I'm not quite sure personally but I thin, over here at least, these issues need to be adressed soon...

Specializes in Emergency.

Hi,

I agree with you. As a cardiac nurse, I primarily treat patients with heart related conditions. BUT I also get the suicide attempts, ETOH withdrawals, and general psych patients which range from drug seeking to serious problems like schizophrenia. I work in a hospital with no psych ward, and we do not get alot of training as to how to treat these patients. Our docs do order psych consults, but I feel lots of times these patients are put to the side, and our psychiatrists send them home without proper diagnosis or treatment as long as they "walk the walk and talk the talk" even if they really need intensive help. It is really sad to see a patient get discharged that cannot function in normal society because noone wants to take the time to find them shelter, medical treatment, psych treatment, and therapy because it takes a little more work. we get patients who linger with us, getting NO therapy because a bed in a psych hospital is not available, or they just get discharged to the same miserable life they came in with. I don't know how this helps the patients.

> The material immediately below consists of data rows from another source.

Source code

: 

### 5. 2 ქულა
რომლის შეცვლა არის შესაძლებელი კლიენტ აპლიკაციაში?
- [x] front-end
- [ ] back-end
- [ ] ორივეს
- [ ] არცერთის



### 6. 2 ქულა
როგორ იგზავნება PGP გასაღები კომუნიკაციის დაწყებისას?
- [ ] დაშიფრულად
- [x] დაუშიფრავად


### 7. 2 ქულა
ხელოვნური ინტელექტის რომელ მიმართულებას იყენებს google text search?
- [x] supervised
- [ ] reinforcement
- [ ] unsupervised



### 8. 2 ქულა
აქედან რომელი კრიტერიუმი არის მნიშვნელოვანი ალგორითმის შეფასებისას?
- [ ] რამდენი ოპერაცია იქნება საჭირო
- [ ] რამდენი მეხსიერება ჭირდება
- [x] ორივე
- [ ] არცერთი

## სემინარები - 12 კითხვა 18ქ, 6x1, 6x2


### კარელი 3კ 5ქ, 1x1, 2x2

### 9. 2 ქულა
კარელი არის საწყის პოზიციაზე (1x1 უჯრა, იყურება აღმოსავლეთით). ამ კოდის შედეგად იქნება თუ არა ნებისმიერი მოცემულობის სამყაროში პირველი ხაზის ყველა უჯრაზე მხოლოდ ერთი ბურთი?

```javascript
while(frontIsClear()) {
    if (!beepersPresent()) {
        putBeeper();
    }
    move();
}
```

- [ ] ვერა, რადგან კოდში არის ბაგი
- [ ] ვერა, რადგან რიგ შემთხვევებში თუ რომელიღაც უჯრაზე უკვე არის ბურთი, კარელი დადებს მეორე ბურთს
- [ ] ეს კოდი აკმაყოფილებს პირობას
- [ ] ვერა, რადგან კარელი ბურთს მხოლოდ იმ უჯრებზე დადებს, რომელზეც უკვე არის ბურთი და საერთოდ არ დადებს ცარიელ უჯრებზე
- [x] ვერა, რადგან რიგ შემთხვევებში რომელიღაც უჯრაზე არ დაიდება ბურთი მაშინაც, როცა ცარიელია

I am NOT a psych nurse, but I see every day these patients, and I hate it, because we could do so much more.

Amy

Thanks, what you say is very interesting, do you think this a problem of lack of time and resources whilst they are on your ward? Or is the US health system more inclined to treat psychiatric patients in the community rather than as in-patients? I know as nurses we need to acquire skills all the time but unless we are psychiatrically trained there is only so much a cardiac nurse/docter can achieve i suppose...

I do woman's services and the occasional Med/Surge... They all seem a little mentally ill to me.:coollook:

In the State of Georgia, there are fewer and fewer facilities that care for patients with psych issues. When there is a budget crunch, as there currently is, psych facilities are usually looked at and funding is cut. It is all over the state here. Working peds, I have had children who were on suicide precautions, so a PCT had to be at the bedside all day long, which took the PCT off the floor helping the nurses, which just doubles the nurse's work. Certainly not the way it should be. And it will most likely get worse, as ther aer several facilities that will probably close, thereby putting the pressure on the existing facilities to care for the psych patients. Unfortunately, the problem that you described is jsut as common here in the states.

That sounds very similar to our experiences, what's a PCT by the way?? Its a shame they look to the psych units first when cutting budgets, you'd think it was essential in any society

I currently work in a psych facility. I've worked in ER and am going back to it in a few weeks.

There are not enough psych beds. Here, ER staff, especially the docs hate treating mentally ill pts in the ER, sometimes to the point of totally ignoring their medical issues like diabetes.

Nobody holds psych patients in patient for long enough. Our facility is a pretty good one, but we will discharge to home, the community-based resources, shelters, or state beds. The state keeps them a few days and releases them. They wind up with us, we send them back and it just becomes a revolving door for both places.

The idea that the mentally ill are treated properly in the community-which is why a lot of facilities were shut down decades ago-is a joke. There are not enough places, not enough money, and nobody wants to take care of these folks. The patients themselves can't get their meds or don't want to take them.

It really breaks my heart sometimes. We get so many who come here, get stablized and a month or two later wind up back with us. Mostly because there just is not enough support for them in the community and they really can't take care of themselves.

That sounds very similar to our experiences, what's a PCT by the way?? Its a shame they look to the psych units first when cutting budgets, you'd think it was essential in any society

A PCT is a "patient care tech" or sometimes Psychiatric care tech. They're like nurse's aides but can often perform more skills than ADLs.